I am learning "large" data set calculations using Matlab. I have a txt file consisting of every trade made for a stock called MTB. My goal is to turn this tick data into daily data.
For example, on the first day, over 15,000 transactions took place, my prgm turn that data into the open, high, low, close, total volume, and net transaction for each day.
My questions:
Can you help me make the code faster?
Do you have any practical "techniques" to verify the calculations since they are made on such large data set?
It took my pgm: 20.7757 seconds
and I go the following warning.

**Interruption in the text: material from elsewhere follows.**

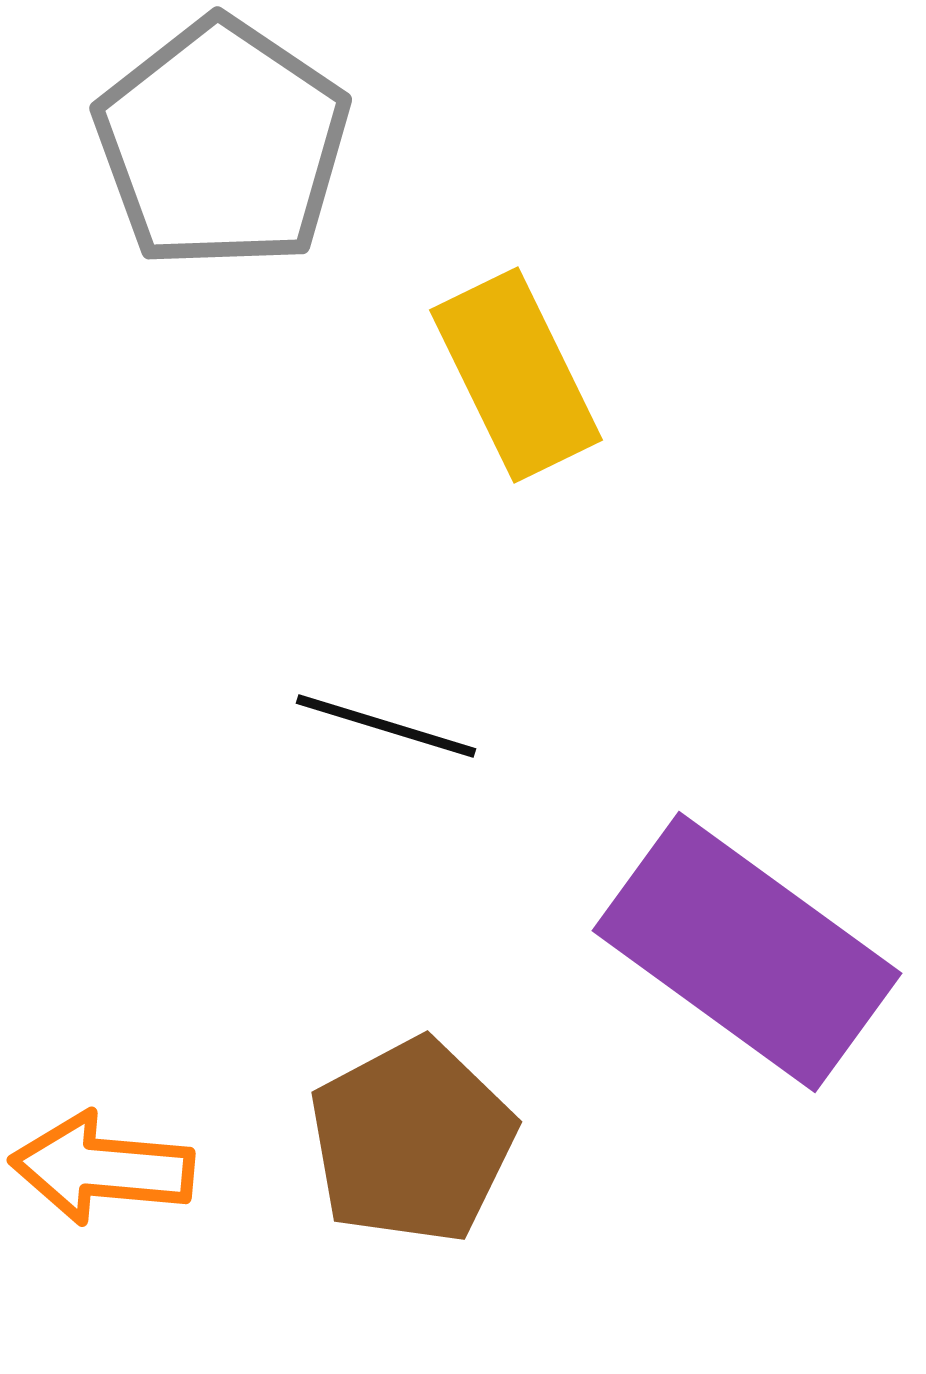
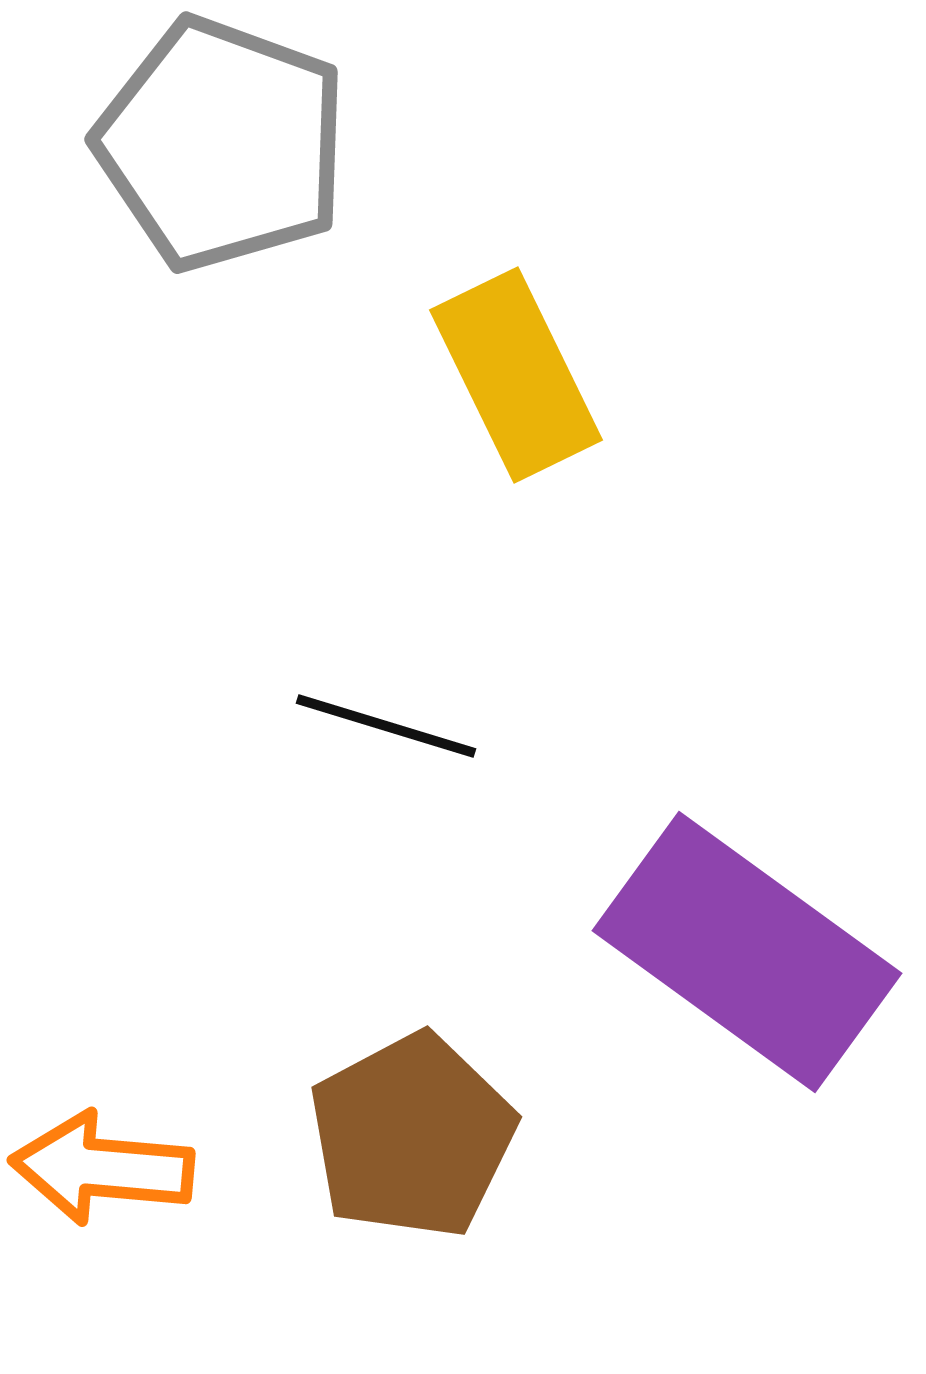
gray pentagon: rotated 14 degrees counterclockwise
brown pentagon: moved 5 px up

I don't really know what it means
Warning: 'rows' flag is ignored for cell arrays.
In cell.unique at 32
In ex5 at 16
Warning: 'rows' flag is ignored for cell arrays.
In cell.unique at 32
In ex5 at 17
%DESCRIPTION: Turn tick data into daily data
%INPUT: stock tick data(tradeDate,tradeTime,open,high,low,
%close,upVol,downVol)
%OUTPUT: openDay,highDay,lowDay,closeDay,volumeDay,netTransaction
%net transaction taded = sum (price*upVol -price*downVol)
clear;
startTime=tic;
%load data from MTB_db2
[tradeDate, tradeTime,open,high,low,close,upVol,downVol]=textread('MTB_db2.txt','%s %u %f %f %f %f %f %f','delimiter',',');
%begIdx:Index the first trade for the day from tick database and
%endIdx:index for the last trade for that day
[dailyDate begIdx]=unique(tradeDate,'rows','first');
[dailyDate2 endIdx]=unique(tradeDate,'rows','last');
%the number of daily elements, useful for the loop.
n=numel(dailyDate);
%initilize arrays
highDay=[];
lowDay=[];openDay=[];closeDay=[];
volumeDay=[];netTransaction=[];
priceChange(1)=NaN; mfChange(1)=NaN;
%loop: bottleneck is here!!
for j=1:n
openDay(j)=open(begIdx(j));
closeDay(j)=close(endIdx(j));
highDay(j)=max(high(begIdx(j):endIdx(j)));
lowDay(j)=min(low(begIdx(j):endIdx(j)));
volumeDay(j)=sum(upVol(begIdx(j):endIdx(j)))+sum(downVol(begIdx(j):endIdx(j)));
cumSum=0;
for i=begIdx(j):endIdx(j)
cumSum=cumSum+close(i)*(upVol(i)-downVol(i));
end
netTransaction(j)=cumSum;
end
elapsedTimeNonVectorized=toc(startTime)